Kurasi dalam pameran ini sangat menarik karena menggabungkan maestro legendaris dengan seniman kontemporer yang berani mendobrak pakem:
-
Sang Pionir: Menampilkan karya tokoh kunci seperti I Gusti Nyoman Lempad, I Gusti Nyoman Tjokot, dan Dewa Putu Mokoh. Mereka adalah fondasi yang melepaskan diri dari konvensionalisme lukisan Kamasan klasik menuju bahasa visual Bali Modern yang kita kenal hari ini.
-
Penerus Estetika: Perjalanan seni dilanjutkan melalui karya Made Wianta, I Made Djirna, dan Putu Sutawijaya, yang memperluas cakrawala identitas Bali dalam lingkup nasional dan internasional.
-
Suara Kritik & Perlawanan: Pameran ini menjadi panggung yang jujur bagi I Gusti Ayu Kadek Murniasih dan Satya Cipta. Melalui karya mereka, isu patriarki dan asumsi gender yang sering kali tertutup di balik kata “tradisi” akhirnya dibuka dan didekonstruksi.
-
Perspektif Kontemporer: Sisi paling memikat dari pameran ini adalah bagaimana seni merespons teknologi dan fenomena sosial.
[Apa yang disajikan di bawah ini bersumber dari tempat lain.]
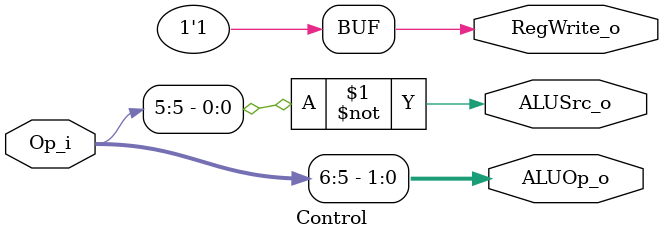
<source format=v>
module Control(
    Op_i,
    ALUOp_o,
    ALUSrc_o,
    RegWrite_o
);

// Ports
input   [6:0]       Op_i;
output  [1:0]       ALUOp_o;
output              ALUSrc_o;
output              RegWrite_o;

assign RegWrite_o = 1'b1;
assign ALUSrc_o = ~ Op_i[5];
assign ALUOp_o = Op_i[6:5];

endmodule

</source>
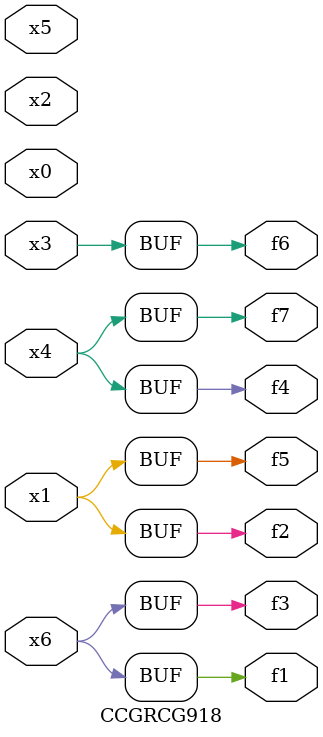
<source format=v>
module CCGRCG918(
	input x0, x1, x2, x3, x4, x5, x6,
	output f1, f2, f3, f4, f5, f6, f7
);
	assign f1 = x6;
	assign f2 = x1;
	assign f3 = x6;
	assign f4 = x4;
	assign f5 = x1;
	assign f6 = x3;
	assign f7 = x4;
endmodule

</source>
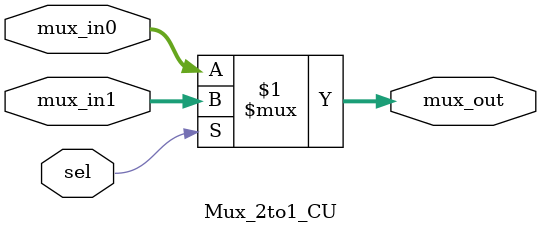
<source format=v>
module Mux_2to1_CU (
    input [9:0] mux_in0,
    input [9:0] mux_in1,
    input sel,

    output [9:0] mux_out);

    assign mux_out = sel ? mux_in1 : mux_in0;
   
endmodule

</source>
Jemana Murti mengeksplorasi pertemuan simbol sakral dengan kecerdasan artifisial (AI), sementara mendiang Ashley Bickerton menyajikan sindiran tajam mengenai eksotisme Bali yang kerap dikomodifikasi oleh pariwisata.
Mengapa Pameran Ini Wajib Dikunjungi?
Critically Bali adalah undangan bagi kita untuk berhenti sejenak dan berpikir ulang tentang apa arti “tradisi.” Di sini, tradisi tidak dianggap sebagai warisan yang harus dibekukan di dalam museum, melainkan sebuah medan pertempuran ide yang dinamis.
Bagi Anda para penikmat seni, kolektor, maupun mereka yang penasaran dengan kedalaman budaya Bali di luar hiruk-pikuk liburan, pameran ini menawarkan perspektif yang tidak akan Anda temukan di kartu pos manapun.
Informasi Pameran:
- Acara: Critically Bali
- Lokasi: Gajah Gallery Jakarta
- Tanggal: 7 – 29 Maret 2026
- Resepsi Pembukaan: 7 Maret 2026, pukul 18.00 WIB
Jangan lewatkan kesempatan untuk melihat bagaimana para seniman ini “membaca” Bali dengan cara yang paling jujur dan menantang.